Wednesday, August 12, 2020

Chicken and cheese

A recipe for sardine pizza prompted Fresca to wonder in a comment about dishes inspired by books and movies.

I have no dish, but I now remember a childhood habit born of reading Bram Stoker’s Dracula. From Jonathan Harker’s Journal:

The Count himself came forward and took off the cover of a dish, and I fell to at once on an excellent roast chicken. This, with some cheese and salad and a bottle of old Tokay, of which I had two glasses, was my supper.
As a boy, with Dracula as my inspiration, I would add a slice of American cheese to my plate whenever we had chicken for dinner.
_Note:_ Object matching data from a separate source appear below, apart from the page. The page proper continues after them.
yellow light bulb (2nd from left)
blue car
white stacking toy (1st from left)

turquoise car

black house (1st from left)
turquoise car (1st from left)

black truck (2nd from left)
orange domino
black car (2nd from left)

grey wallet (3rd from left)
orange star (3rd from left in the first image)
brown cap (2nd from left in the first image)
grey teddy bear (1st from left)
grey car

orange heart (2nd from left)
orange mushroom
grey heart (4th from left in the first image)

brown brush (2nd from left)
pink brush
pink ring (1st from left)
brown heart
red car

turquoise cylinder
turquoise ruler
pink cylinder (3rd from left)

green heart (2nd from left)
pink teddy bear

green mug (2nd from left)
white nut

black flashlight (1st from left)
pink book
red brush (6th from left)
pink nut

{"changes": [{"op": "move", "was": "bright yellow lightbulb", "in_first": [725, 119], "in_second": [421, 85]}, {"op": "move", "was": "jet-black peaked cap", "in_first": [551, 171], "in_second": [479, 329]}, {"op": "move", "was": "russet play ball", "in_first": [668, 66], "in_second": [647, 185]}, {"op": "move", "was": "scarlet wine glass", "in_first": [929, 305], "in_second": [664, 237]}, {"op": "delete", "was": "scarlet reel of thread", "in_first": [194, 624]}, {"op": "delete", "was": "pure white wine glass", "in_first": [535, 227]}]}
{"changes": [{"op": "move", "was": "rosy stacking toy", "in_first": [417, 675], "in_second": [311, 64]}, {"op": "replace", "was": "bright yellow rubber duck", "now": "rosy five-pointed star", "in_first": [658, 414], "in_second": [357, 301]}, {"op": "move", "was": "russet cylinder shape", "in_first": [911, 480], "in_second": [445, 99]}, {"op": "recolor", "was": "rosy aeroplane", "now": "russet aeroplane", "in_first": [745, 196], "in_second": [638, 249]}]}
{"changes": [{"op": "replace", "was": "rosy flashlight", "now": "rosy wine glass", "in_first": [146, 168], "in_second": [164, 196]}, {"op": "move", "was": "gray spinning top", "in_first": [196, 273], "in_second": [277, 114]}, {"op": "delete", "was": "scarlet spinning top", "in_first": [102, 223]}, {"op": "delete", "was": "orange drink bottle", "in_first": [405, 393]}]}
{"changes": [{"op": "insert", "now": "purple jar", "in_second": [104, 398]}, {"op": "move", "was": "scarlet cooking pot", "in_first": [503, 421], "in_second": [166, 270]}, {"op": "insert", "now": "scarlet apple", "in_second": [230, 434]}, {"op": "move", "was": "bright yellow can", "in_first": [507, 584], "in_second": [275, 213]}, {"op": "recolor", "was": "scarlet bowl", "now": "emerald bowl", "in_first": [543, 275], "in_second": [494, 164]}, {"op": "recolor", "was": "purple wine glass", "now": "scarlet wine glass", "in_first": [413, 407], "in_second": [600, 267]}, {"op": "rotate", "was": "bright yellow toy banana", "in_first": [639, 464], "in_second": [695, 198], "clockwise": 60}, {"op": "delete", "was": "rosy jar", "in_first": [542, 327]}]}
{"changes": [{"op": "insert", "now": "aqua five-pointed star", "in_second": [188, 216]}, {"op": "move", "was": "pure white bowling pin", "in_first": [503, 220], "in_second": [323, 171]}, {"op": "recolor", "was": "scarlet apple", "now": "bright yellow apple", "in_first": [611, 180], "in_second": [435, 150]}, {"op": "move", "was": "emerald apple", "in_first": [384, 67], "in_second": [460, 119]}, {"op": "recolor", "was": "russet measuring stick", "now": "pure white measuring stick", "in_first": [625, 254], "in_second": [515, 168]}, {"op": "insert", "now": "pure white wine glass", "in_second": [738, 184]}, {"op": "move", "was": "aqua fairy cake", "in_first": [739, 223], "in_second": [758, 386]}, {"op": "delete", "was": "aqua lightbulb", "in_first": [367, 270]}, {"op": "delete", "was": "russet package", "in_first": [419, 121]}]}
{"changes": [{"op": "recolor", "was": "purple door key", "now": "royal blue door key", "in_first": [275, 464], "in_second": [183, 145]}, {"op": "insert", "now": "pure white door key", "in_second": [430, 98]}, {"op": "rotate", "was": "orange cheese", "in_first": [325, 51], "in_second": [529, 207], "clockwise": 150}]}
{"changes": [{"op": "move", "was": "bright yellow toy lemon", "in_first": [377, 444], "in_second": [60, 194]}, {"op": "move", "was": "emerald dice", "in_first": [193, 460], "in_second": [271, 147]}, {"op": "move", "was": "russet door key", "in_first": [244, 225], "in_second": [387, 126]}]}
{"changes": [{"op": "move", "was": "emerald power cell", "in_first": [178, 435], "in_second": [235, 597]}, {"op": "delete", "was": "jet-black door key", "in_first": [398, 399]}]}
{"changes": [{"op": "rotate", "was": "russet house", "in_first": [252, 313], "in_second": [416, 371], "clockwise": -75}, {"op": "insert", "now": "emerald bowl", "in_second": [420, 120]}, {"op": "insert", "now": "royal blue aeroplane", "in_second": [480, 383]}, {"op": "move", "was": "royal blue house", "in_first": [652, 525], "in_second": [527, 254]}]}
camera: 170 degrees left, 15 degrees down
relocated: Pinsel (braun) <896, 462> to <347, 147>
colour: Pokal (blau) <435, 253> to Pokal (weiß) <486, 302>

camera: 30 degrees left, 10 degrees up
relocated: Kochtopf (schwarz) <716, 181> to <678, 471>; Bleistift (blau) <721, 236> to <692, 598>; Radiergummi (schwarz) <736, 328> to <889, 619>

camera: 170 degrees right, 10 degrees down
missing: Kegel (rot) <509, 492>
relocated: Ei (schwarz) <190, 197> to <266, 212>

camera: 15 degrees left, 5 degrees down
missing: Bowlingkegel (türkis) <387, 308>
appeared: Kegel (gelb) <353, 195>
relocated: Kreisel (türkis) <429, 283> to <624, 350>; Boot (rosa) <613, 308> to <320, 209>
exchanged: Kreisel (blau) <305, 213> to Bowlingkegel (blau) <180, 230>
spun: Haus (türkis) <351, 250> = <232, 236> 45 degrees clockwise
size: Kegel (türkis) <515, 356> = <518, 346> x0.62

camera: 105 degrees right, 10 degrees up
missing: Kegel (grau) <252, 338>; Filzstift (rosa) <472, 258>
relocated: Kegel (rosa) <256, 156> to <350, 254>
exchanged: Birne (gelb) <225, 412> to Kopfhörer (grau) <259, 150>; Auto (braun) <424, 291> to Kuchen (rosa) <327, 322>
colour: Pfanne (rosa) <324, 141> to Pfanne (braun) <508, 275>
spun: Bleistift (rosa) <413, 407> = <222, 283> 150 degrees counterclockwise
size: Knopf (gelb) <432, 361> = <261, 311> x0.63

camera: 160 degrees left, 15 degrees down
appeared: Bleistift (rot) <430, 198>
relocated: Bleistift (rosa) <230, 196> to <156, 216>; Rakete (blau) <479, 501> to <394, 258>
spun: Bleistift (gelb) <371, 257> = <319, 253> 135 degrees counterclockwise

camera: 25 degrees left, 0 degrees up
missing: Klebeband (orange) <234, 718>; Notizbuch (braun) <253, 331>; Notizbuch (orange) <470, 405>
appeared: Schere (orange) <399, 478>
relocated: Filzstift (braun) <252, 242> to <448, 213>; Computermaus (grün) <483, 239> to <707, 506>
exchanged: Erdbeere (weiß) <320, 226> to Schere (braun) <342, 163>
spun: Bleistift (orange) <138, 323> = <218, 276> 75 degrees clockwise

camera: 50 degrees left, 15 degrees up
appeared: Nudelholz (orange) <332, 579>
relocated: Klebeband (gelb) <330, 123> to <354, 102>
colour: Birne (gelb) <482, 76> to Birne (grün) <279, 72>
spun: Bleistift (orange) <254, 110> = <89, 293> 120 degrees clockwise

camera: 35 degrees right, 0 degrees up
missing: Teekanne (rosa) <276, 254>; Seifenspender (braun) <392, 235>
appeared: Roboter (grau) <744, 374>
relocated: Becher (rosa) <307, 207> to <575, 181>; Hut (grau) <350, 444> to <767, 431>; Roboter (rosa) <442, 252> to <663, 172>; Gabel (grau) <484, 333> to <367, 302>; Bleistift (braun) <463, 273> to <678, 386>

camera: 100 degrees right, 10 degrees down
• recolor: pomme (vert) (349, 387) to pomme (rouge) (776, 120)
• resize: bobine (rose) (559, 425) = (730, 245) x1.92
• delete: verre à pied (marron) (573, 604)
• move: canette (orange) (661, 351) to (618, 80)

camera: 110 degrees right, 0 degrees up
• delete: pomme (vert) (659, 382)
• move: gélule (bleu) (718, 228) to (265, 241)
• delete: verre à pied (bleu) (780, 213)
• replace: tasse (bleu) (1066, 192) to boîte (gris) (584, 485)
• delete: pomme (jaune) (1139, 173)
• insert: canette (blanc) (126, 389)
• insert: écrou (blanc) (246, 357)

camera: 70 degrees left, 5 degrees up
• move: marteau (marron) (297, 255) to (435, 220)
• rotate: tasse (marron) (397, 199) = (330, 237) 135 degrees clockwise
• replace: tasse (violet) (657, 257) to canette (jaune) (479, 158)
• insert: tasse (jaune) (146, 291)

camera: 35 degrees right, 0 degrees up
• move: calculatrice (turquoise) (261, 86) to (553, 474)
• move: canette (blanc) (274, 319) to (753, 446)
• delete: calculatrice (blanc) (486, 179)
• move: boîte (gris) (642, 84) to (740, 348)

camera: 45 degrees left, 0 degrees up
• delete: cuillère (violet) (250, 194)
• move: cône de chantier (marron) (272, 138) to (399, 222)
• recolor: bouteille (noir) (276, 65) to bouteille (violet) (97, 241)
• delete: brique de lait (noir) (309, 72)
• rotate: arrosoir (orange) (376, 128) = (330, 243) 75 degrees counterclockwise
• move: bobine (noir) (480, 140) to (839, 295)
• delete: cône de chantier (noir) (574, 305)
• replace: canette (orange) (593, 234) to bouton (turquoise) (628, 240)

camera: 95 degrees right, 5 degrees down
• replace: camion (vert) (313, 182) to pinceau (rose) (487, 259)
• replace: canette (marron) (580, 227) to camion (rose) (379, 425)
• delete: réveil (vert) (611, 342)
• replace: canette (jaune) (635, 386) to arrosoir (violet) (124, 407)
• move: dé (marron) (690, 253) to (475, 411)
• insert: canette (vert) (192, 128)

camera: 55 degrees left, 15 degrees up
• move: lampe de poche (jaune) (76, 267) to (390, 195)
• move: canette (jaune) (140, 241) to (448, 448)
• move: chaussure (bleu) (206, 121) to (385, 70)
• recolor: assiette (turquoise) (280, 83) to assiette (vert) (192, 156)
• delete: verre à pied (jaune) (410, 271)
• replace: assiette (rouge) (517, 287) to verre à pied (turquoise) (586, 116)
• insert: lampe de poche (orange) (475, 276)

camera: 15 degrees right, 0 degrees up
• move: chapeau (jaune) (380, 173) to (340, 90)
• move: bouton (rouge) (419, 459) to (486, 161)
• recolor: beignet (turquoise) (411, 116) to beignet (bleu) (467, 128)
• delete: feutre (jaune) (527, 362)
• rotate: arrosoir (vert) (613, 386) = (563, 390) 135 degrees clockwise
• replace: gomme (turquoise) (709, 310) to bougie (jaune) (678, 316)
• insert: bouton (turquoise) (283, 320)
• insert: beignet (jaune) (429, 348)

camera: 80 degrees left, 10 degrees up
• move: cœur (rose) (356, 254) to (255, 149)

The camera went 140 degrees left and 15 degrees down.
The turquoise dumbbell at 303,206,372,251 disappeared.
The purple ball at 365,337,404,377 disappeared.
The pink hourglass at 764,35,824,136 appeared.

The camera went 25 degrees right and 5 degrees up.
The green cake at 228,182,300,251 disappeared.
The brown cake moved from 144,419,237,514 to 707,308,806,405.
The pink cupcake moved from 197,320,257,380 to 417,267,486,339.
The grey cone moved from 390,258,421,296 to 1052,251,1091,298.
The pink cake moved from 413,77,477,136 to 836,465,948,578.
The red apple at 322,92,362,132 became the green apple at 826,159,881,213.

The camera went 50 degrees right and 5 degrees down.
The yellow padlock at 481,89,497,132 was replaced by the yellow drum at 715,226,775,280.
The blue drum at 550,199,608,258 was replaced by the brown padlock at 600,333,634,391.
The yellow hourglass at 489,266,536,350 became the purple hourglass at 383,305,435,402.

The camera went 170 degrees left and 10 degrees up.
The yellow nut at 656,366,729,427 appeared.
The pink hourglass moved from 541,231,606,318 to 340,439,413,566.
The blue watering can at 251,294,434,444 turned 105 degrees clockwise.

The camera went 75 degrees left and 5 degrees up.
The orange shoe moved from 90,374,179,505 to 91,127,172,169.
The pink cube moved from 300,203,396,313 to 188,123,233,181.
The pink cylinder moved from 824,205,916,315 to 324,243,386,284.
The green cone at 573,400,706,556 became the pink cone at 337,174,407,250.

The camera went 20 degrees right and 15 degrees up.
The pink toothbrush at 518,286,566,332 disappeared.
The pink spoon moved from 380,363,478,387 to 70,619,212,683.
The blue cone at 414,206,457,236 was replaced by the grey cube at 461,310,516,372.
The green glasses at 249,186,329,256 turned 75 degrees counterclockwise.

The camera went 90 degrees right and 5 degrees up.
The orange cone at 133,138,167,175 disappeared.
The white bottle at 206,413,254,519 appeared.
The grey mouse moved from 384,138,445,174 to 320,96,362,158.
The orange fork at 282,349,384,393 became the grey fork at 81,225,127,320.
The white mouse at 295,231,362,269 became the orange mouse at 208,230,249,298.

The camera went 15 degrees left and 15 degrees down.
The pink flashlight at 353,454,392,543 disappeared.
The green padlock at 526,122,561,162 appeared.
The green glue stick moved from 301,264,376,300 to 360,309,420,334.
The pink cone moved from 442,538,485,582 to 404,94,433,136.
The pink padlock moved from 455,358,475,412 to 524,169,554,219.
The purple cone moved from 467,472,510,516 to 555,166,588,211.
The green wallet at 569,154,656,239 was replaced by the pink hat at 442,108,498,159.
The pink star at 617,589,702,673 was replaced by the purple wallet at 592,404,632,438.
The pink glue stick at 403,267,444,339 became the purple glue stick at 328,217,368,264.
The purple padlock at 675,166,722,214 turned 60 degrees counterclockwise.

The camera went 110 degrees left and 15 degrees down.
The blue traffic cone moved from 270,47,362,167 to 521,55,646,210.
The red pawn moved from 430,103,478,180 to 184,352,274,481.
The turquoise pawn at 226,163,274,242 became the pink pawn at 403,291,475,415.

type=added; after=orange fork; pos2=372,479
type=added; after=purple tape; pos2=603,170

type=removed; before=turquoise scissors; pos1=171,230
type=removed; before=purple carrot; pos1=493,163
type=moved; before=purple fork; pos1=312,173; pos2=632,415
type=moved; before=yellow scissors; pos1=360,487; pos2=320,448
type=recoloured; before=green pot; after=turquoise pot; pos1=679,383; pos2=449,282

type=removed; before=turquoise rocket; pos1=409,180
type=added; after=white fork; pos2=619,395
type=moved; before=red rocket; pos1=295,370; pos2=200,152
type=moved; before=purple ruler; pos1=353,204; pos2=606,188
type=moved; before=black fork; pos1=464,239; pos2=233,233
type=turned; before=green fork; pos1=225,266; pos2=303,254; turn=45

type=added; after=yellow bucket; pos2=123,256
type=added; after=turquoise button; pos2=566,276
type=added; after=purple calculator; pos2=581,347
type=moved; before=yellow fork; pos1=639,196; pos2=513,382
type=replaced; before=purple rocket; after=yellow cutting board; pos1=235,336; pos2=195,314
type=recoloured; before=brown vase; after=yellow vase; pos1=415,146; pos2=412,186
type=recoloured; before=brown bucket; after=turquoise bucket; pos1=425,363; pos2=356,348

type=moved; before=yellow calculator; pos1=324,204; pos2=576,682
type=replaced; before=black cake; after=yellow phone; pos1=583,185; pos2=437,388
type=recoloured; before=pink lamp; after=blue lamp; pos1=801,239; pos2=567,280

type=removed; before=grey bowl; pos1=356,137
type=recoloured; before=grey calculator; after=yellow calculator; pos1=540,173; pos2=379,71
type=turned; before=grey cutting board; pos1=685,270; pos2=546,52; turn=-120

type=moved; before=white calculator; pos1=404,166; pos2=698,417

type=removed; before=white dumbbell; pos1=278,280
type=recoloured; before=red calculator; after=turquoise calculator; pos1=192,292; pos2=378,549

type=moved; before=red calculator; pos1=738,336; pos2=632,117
Cheese, right?

comments: 4

Fresca said...

American cheese--that's adorable.

They say it was invented in 1917, right?

OMG--close!
According to Wikipedia:
"After patenting a new method for manufacturing processed cheese in 1916, James L. Kraft began marketing it in the late 1910s, and the term "American cheese" rapidly began to refer to the processed variety instead of the traditional but more expensive cheddars also made and sold in the U.S."

Michael Leddy said...

The 1910s? Then that’s not what Jonathan Harker was eating? I will have to revise my childhood.

Fresca said...

I just remembered another time I ate something because of a ---well, it was a movie, not a book.
Remember Elaine May's character in "A New Leaf" likes "Malaga Coolers"--Mogen-David extra-heavy malaga wine with soda water and lime juice".
I made them once.
Then I understood how desperate Walter Matthau's character was when he drank one as part of his courtship.
It makes my mouth pucker now, many years later, to think of it.

Michael Leddy said...

Yikes — the wine, not the movie. That is a fine movie, one of my dad’s favorites.

I have to look up one of my favorite food scenes, in a Ross Macdonald novel. A college student (I think) working as a cook (I think) is preparing breakfast, maybe at a country club. He asks Lew Archer if he’d like tomato juice: “It clarifies the palate.” That line has stuck in my head since the late 1970s.